You can find great games in humble places, if you’re just willing to look.
Usually, it’s not hard to see how the games in the bargain bin got there. Whether they’re obscure titles of limited appeal, or hastily rushed out games trying – and failing – to cash in on some fad or other, it’s easy to see why no one wanted them. Mixed in with all this junk however, are a few hidden gems, and in Issue 301 of The Escapist, Brendan Main says that the dedicated bargain bin delver can sometimes find wondrous treasures hidden within.
I just can’t kick the bin. Any time I visit a store that has one, it’s my first stop – even if I’ve checked it recently, and even if I’m sure the contents haven’t changed. It’s not exactly a chore. It’s more a compulsion. I can’t not do it. … And of course it’s all rubbish … But that’s the thing about us bin-divers, and our rummaging ways – we aren’t much for logic, and we live for the long odds.
Because it only takes one score to kindle someone’s rummaging spirit, to forever beckon them to the bin … One score, big or little, can be enough to convince you that the bin is worth a second look, that it’s not just knockoffs and shovelware – that there’s gold in them thar hills.

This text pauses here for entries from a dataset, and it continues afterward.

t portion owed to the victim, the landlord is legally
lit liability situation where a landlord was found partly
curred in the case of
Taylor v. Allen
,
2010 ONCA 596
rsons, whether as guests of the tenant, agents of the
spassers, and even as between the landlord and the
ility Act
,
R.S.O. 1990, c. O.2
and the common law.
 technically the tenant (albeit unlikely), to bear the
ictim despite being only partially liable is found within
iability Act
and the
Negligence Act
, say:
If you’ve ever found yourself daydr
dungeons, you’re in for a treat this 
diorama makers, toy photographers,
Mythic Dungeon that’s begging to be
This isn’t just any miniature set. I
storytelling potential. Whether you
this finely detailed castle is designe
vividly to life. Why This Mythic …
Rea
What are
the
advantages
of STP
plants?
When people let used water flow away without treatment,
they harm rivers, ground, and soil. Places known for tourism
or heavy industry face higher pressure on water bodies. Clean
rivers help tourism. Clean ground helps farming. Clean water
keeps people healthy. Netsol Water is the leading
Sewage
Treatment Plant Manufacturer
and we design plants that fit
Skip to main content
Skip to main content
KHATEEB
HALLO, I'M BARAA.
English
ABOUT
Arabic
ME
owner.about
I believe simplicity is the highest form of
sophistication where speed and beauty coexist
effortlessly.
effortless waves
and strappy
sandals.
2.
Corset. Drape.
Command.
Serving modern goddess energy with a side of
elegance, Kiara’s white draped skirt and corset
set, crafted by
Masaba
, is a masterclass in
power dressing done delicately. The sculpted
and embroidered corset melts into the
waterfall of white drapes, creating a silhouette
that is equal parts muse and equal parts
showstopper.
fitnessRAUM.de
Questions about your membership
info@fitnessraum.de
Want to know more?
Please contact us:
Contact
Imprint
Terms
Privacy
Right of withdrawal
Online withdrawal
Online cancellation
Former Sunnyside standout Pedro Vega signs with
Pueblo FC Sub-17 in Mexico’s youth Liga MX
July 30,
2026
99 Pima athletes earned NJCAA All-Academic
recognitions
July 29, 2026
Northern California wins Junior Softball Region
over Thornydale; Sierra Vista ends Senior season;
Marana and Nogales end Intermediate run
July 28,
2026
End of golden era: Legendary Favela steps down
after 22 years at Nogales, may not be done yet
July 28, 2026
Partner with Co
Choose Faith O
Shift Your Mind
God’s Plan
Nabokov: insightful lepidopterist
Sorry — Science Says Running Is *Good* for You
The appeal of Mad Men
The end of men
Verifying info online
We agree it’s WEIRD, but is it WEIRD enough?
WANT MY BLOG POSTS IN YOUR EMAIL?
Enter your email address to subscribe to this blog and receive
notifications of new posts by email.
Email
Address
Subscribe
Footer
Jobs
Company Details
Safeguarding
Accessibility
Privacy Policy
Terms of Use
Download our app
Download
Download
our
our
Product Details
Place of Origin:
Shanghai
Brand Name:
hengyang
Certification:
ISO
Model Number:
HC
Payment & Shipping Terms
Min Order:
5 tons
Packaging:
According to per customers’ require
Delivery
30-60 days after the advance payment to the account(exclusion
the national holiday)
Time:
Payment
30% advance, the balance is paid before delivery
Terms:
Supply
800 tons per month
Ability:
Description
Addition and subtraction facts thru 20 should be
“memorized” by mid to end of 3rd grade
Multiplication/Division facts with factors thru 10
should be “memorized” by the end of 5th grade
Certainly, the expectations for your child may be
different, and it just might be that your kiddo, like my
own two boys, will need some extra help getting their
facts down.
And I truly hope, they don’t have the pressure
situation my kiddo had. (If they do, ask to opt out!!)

Sometimes it’s strictly a money thing – a cracked copy of The Misadventures of Tron Bonne or Valkyrie Profile, or a mint cartridge of Star Fox: Super Weekend. Sometimes it’s a question of quality, like finding Grim Fandango sandwiched in among the Learn Spanish Easy CD-ROMs. And sometimes, it’s to give an underdog a chance – maybe Sword Lord 7 is a misunderstood gem. Maybe it’s a masterpiece! Or maybe it sucks, and you’re down five bucks. And, really, what’s five bucks? A box of Kleenex and a bad burrito.